My memory was wrong and it doesn’t say “WAV”. If you right-click one of those cda files and then click “Properties”, it says the file size is 44 bytes. You can copy & paste or drag those files to your hard drive but of course it’s not an actual audio file and they won’t play.

Here’s something else you can try - There is an old Nero program called DiscSpeed. If you have your old Nero disc you may already have it, or you can download it [u]here[/u]. It checks the read-speed and it’s a good way to find-out if your burned disc is good. It makes a graph of speed over the surface of the disc and if everything is working smoothly you’'ll see smooth graphs, If there are errors it will slow-up and re-try and you’ll see a “glitch” in the graph. Try a known-good CD first so you know what the graph looks like. All you have to do is load in DiscSpeed is click “start”.

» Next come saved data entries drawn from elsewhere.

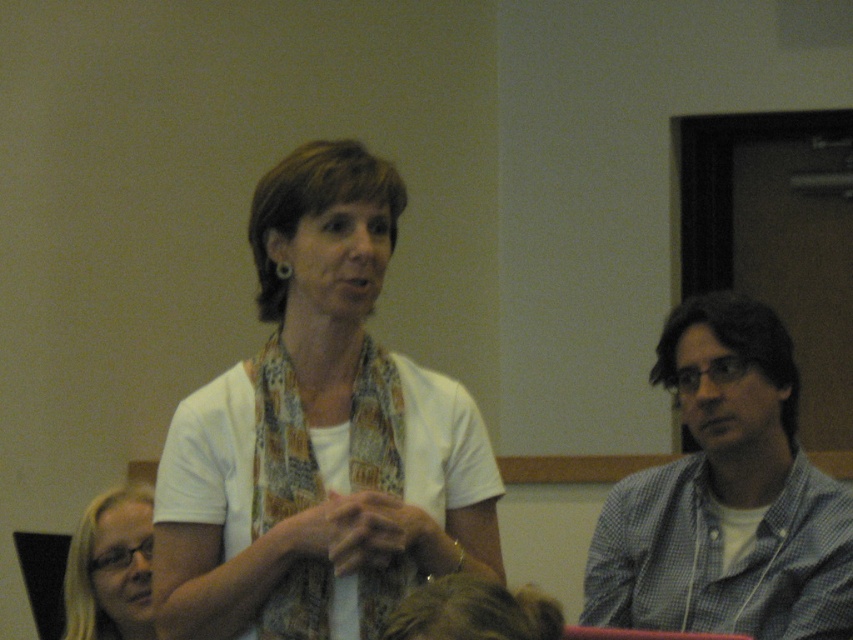
Question: Does white matte scarf at center appear under checkered fabric shirt at right?

Choices:
 (A) no
 (B) yes

Answer: (A)

Question: Estimate the real-world distances between objects in this image. Which object is closer to the checkered fabric shirt at right?

Choices:
 (A) matte black glasses at lower left
 (B) white matte scarf at center

Answer: (B)

Question: Which point is farther to the camera?

Choices:
 (A) white matte scarf at center
 (B) checkered fabric shirt at right

Answer: (B)

Question: Which point is farther from the camera taking this photo?

Choices:
 (A) (126, 541)
 (B) (770, 401)
 (C) (329, 365)

Answer: (A)

Question: Can you confirm if checkered fabric shirt at right is positioned above matte black glasses at lower left?

Choices:
 (A) no
 (B) yes

Answer: (B)

Question: Is white matte scarf at center thinner than matte black glasses at lower left?

Choices:
 (A) no
 (B) yes

Answer: (A)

Of course, you are using the drive in your computer so you could still a problem on the Pioneer player but it’s usually tells you if there is a problem with the burned disc.

I was going to update to a newer 5 disk player but it is too tall to fit into my entertainment center

I think I paid around $50 USD for my Blu-Ray player. It’s really small and it plays almost everything. But… it doesn’t have analog outputs or a display for the track number (any “display” is on the TV) and most of the controls only exist on the remote.

The CDs I purchased were music CDs already burned, I did not burn them, the music CD I did burn with my old computer before installing the new CD burners is the CD I tested to see if my Pioneer player would play it and the player did play the CD.